29 June 2011

More ugliness in Kabul

Alissa Rubin and Rod Nordland have an article in The New York Times about the assault on the Intercontinental:
Several heavily armed attackers stormed one of tKabul’s fortified premier hotels, and sporadic shooting and at least two loud explosions were heard as Afghan security forces battled insurgents for hours afterward.
Coming within a week of President Obama’s announcement of troop withdrawals from Afghanistan, the attack underscored the still precarious nature of security, even in the capital, as the transfer of responsibility to Afghan forces is about to begin in several areas of the country, including Kabul.
Later, in the early morning hours, three attackers on the roof of the Intercontinental Hotel were killed by NATO helicopters, a spokesman said. In addition to the three killed on the roof, two others were killed by hotel guards at the beginning of the assault and another was killed either in the attack by the NATO helicopters or by Afghan security forces, The Associated Press reported.
At the end of the fighting at 5 a.m. on Wednesday, Afghan security forces found that there had been eight suicide bombers, said a spokesman for the Interior Ministry, Sediq Sediqi. All were dead.
Eight other people were killed, including one police officer, and eight were wounded, but the police were still going through the hotel room by room, and the final toll could rise, Mr. Sediqi said. All of the dead found so far were Afghans, he said. The attack was one of the largest and most complex to take place in Kabul, although others had higher death tolls.
The heavily guarded Intercontinental Hotel (photo), which sits on a hill on the western side of Kabul, has police guards at its base and intelligence officers stationed at the top of the hill and near the entrance. It was not clear how so many attackers could have breached the building’s defenses.
Attacks in Kabul have been relatively rare, although there was an attack on a similarly soft target in May, when a bomber detonated his explosives on the grounds of a military hospital, killing six people.
In announcing the troop withdrawal, Mr. Obama said he could reduce the number of American forces because the influx of about thirty thousand troops that he ordered more than a year ago had succeeded in pushing back the Taliban. Although the insurgents have been set back, particularly in their strongholds in the south, they have proved themselves still capable of carrying out assassinations and suicide bombings, even in urban centers.
The White House’s nominee to become the next American commander in Afghanistan faced tough questioning from a Senate panel about President Obama’s plan to pull troops from the country. The nominee, Lieutenant General John Allen, said that “surge” of more than thirty thousand American troops had halted the Taliban’s momentum in southern Afghanistan, but he added that the fighting remained intense as insurgents were trying to regain lost territory. Testifying before the Senate Armed Services Committee, General Allen echoed comments by other top commanders in recent days, saying that military leaders advised a more conservative drawdown of troops over the next year than Mr. Obama’s plan.
In the Kabul attack, a NATO spokesman said that the international forces tracked the situation through the night, but left the fighting to the Afghans until early Wednesday, when the International Security Assistance Force (ISAF) was called in.
“Two ISAF helicopters circled the roof of the hotel and then identified three individuals believed to be insurgents on the roof, and the helicopters engaged the individuals with small arms,” said Major Tim James, a NATO spokesman. “They were all wearing suicide vests and were armed, and there were at least two explosions which we believe were the suicide vests detonating.

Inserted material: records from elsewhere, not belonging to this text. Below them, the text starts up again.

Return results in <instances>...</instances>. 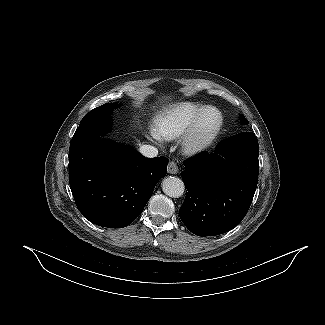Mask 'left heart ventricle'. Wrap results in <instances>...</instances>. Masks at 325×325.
Masks as SVG:
<instances>
[{
    "mask_svg": "<svg viewBox=\"0 0 325 325\" xmlns=\"http://www.w3.org/2000/svg\"><path fill=\"white\" fill-rule=\"evenodd\" d=\"M217 114L213 111H210L206 114L204 120H203V128L205 130L211 128L217 121Z\"/></svg>",
    "mask_w": 325,
    "mask_h": 325,
    "instance_id": "obj_1",
    "label": "left heart ventricle"
}]
</instances>
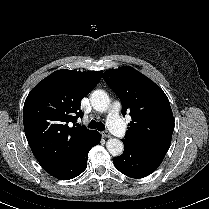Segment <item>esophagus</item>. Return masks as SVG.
I'll return each mask as SVG.
<instances>
[{"instance_id": "esophagus-1", "label": "esophagus", "mask_w": 209, "mask_h": 209, "mask_svg": "<svg viewBox=\"0 0 209 209\" xmlns=\"http://www.w3.org/2000/svg\"><path fill=\"white\" fill-rule=\"evenodd\" d=\"M101 135L103 138H110L111 137V134L108 131L101 132Z\"/></svg>"}]
</instances>
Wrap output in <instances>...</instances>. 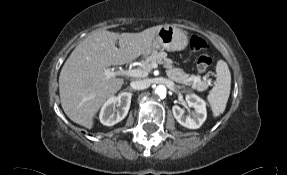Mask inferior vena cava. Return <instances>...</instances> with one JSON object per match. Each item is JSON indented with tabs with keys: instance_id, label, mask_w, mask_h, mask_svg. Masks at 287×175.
I'll return each instance as SVG.
<instances>
[{
	"instance_id": "602c4592",
	"label": "inferior vena cava",
	"mask_w": 287,
	"mask_h": 175,
	"mask_svg": "<svg viewBox=\"0 0 287 175\" xmlns=\"http://www.w3.org/2000/svg\"><path fill=\"white\" fill-rule=\"evenodd\" d=\"M130 86L135 90H144L150 86L149 80H137L130 83Z\"/></svg>"
}]
</instances>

Then Afghan National Security Forces who were in the hotel and were clearing the hotel worked their way onto the roof and were securing the roof.”
Samoonyar Mohammad Zaman, a security officer for the Interior Ministry, said that the insurgents were armed with machine guns, antiaircraft weapons, and rocket-propelled grenades. Mr. Zaman said there were sixty to seventy guests at the hotel. One guest, Jawid, said that he had jumped out of a first-floor window to flee the shooting. “I was running with my family,” he said. “There was shooting. The restaurant was full with guests.”

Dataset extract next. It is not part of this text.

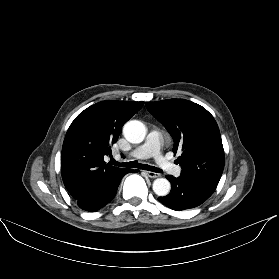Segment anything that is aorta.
I'll return each instance as SVG.
<instances>
[{"label": "aorta", "mask_w": 279, "mask_h": 279, "mask_svg": "<svg viewBox=\"0 0 279 279\" xmlns=\"http://www.w3.org/2000/svg\"><path fill=\"white\" fill-rule=\"evenodd\" d=\"M123 134L129 142L140 143L146 136V128L142 122L132 120L124 125ZM170 189V182L166 178H157L153 182V191L158 196H166Z\"/></svg>", "instance_id": "762f6f07"}]
</instances>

The Taliban took responsibility for the attack, saying they intended to kill foreigners and Afghans, according to Zabiullah Mujahid, the Taliban spokesman for northern and eastern Afghanistan. “Our muj entered the hotel,” he said, referring to the Taliban mujahideen fighters, “and they’ve gone through several stories of the building and they are breaking into each room and they are targeting the three hundred Afghans and foreigners who are staying.” His claims could not be immediately confirmed.

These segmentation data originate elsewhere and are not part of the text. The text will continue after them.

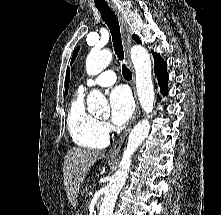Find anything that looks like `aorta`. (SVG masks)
Masks as SVG:
<instances>
[{
    "label": "aorta",
    "instance_id": "762f6f07",
    "mask_svg": "<svg viewBox=\"0 0 221 215\" xmlns=\"http://www.w3.org/2000/svg\"><path fill=\"white\" fill-rule=\"evenodd\" d=\"M131 60L135 68L136 88L140 105L147 118L138 122L129 134L127 146L123 152L119 169L105 188L103 202L98 215H112L118 194L125 185L132 162V156L143 143L150 131L149 118L154 107V89L151 72V59L148 51L141 45H134L130 50ZM109 50H91L86 59V71L89 75H96L103 71L112 61ZM88 111L91 114H106L109 106L105 97L93 90L87 97Z\"/></svg>",
    "mask_w": 221,
    "mask_h": 215
}]
</instances>
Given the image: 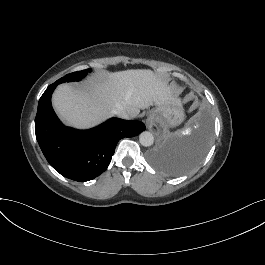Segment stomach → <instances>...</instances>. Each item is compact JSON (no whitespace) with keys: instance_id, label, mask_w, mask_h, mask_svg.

At least six stories high, the Intercontinental is one of the largest hotels in the city and is frequented by foreigners as well as Afghan officials, who stay there while they are in Kabul on business. It is also often used for conferences and political gatherings.
A major conference starts Wednesday in Kabul on the transition of NATO military and civilian control to the Afghan government, but none of the official meetings were scheduled to take place at the hotel.
The attack was reminiscent of several other recent ones in which multiple insurgents have converged on a public place. More than two dozen attackers converged on downtown Kandahar in May, killing four people and, in February, seven gunmen wearing suicide vests entered the Kabul Bank branch in the eastern city of Jalalabad and killed eighteen people.